外食デリバリーの競争続く 美団は店内飲食を推進タオバオはオンライン注文にテコ入れ

2025/08/14 07:30

外食デリバリーの競合社で8月初めに同時に「休戦」を宣言した美団と淘宝閃購(タオバオ・フラッシュセール)の両者は、その後も競争を続け、ともに差別化を図るために新たな取り組みを実行している。

美団、店内飲食の普及計画を実施

美団は8月12日、「店内飲食の推進」計画に沿って、店舗での客足や売上高の増加に向け、すべての会員に対してクーポン券を配布した。今年末までに小規模なレストラン10万店以上に対して補助金を出す予定で、1店舗あたりの支給額は最高で5万元という。

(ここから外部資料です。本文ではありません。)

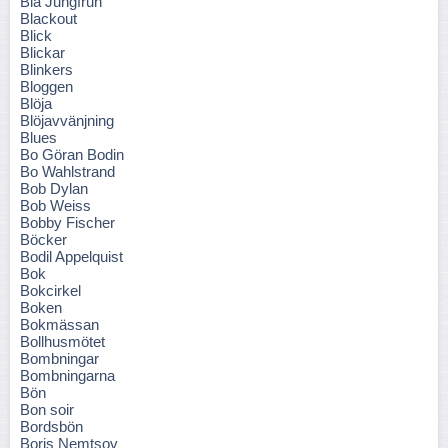
Blå Jungfrun
Blackout
Blick
Blickar
Blinkers
Bloggen
Blöja
Blöjavvänjning
Blues
Bo Göran Bodin
Bo Wahlstrand
Bob Dylan
Bob Weiss
Bobby Fischer
Böcker
Bodil Appelquist
Bok
Bokcirkel
Boken
Bokmässan
Bollhusmötet
Bombningar
Bombningarna
Bön
Bon soir
Bordsbön
Boris Nemtsov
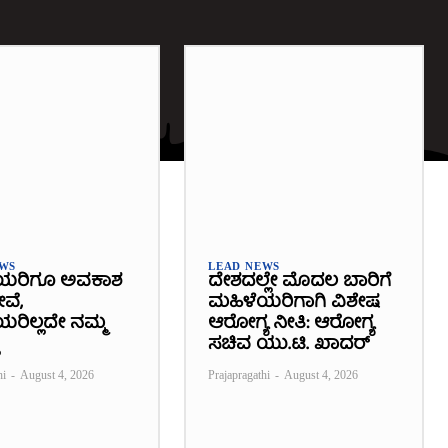
EWS
LEAD NEWS
ಯರಿಗೂ ಅವಕಾಶ
ದೇಶದಲ್ಲೇ ಮೊದಲ ಬಾರಿಗೆ
ೇವೆ,
ಮಹಿಳೆಯರಿಗಾಗಿ ವಿಶೇಷ
ರಿಲ್ಲದೇ ನಮ್ಮ
ಆರೋಗ್ಯ ನೀತಿ: ಆರೋಗ್ಯ
ಸಚಿವ ಯು.ಟಿ. ಖಾದರ್
hi
-
August 4, 2026
Prajapragathi
-
August 4, 2026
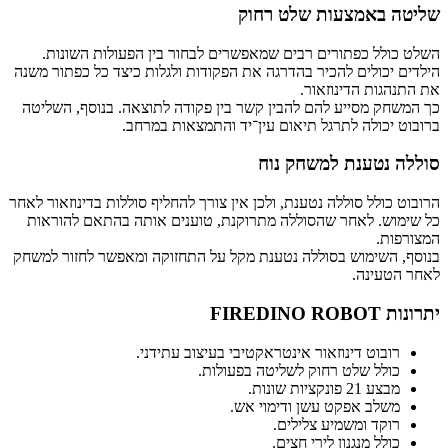
 באמצעות שלט רחוק
לל כפתורים רבים שמאפשרים לבחור בין הפעולות השונות.
יכולים להכיר בהדרגה את הפקודות ולגלות כיצד כל כפתור משנה
גות הדינוזאור.
ק מסייע להם להבין קשר בין פקודה לתוצאה. בנוסף, השליטה
יכולה לתרגל תיאום עין־יד והתמצאות במרחב.
נטענת למשחק נוח
כולל סוללה נטענת, ולכן אין צורך להחליף סוללות בדינוזאור לאחר
ש. לאחר שהסוללה מתרוקנת, טוענים אותה בהתאם להוראות
ת.
השימוש בסוללה נטענת מקל על התחזוקה ומאפשר לחזור למשחק
טעינה.
FIRED
ובוט דינוזאור אינטראקטיבי בעיצוב עתידני.
ולל שלט רחוק לשליטה בפעולות.
ע 21 פונקציות שונות.
שלב אפקט עשן ודימוי אש.
וקד ומשמיע צלילים.
ולל מנגנון לירי חצים.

クーポン券は美団が費用負担し、飲料や食事の店で利用可能であり、店での食事やテイクアウトを増やすことが狙いである。美団によると、割引券利用のため客が店に行くことで別途消費が生まれるという。クーポン券の配布を始めてから店内飲食の売上が増えた店もあり、ラグジュアリーカード所有者は店に足を運んだ人の数が60%増えた。

美団はこの前の8月5日に、中小店舗の支援計画を発表していて、立秋の日に各店に向け第1弾の補助金を支給した。安売り合戦を展開する店を支援するため予算や資源の投入を今後も増やしていくとのことである。

網経社Eコマース研究センターのアナリストである陳礼騰氏は、「補助金の支給後に重点を小規模店に振り向けた美団の取り組みは、『規模の拡張』から『業界の健全化』への転換を意味するもの」と述べている。数が多くてリスクに弱い小さな店は、地元民へのサービスという点で欠かせない存在だという。

タオバオはオンラインでの販促に集中

タオバオ・フラッシュセールは今年も立秋の8月7日、2020年から始めているキャンペーン「この秋初のミルクティー」を実施した。今年は「この秋初の清涼飲料」にグレードアップした結果、30万以上の飲食店舗で売上量が最大値に達し、外食デリバリー「餓了么」は去年よりも配達数が3.5倍、売上は1.4倍に増えた。

この日はまた、レモネードが初めてタピオカミルクの販売量を超えて人気NO.1の飲料になった。茶飲料の店では新たな客の数が前週の255%増となっている。タオバオは宣伝や客集めのため、補助金支給や有名人の起用、またオンラインと現場でのクーポン配布を実施した。

タオバオは7月、稼働したデリバリーの人数が前年同月比181%増となり、このうちクラウドソーシングによるものが236%増で、1万元以上の収入を得た人の数は184%増であった。陳氏は「こうした取り組みは『餓了么』の即時配達ネットワークによる配達効率の向上、また検索件数やSNSでの拡散により支えられた」と分析している。

各事業者がそれぞれ取り組みを実施

美団は立秋の日に、「この秋初のミルクティー」とのキャンペーンで中国全土へ新商品を発売。茶飲料の業者100社以上が参加し、計25万店舗で販売された。

京東も同じく立秋の日、「この秋初のフライドチキン」とのキャンペーンでオンデマンドリテール(即時販売)を実行している。

業界内では、「タオバオは今後、アリババの地域生活資源を統合して『通販+デリバリー+オンデマンドリテール』といった形を講じ、美団は商店や地元密着サービスを軸に、デジタル化ツールと団地の一括購入を結び付けた『商店+即時配達』との仕組みを形成。また京東は引き続き品質重視路線を歩む」との見方を示している。

じわじわと続く外食デリバリー各社の競争。各社がオンラインや現場で取り組みを講じることで、市場構成が変化を続けている。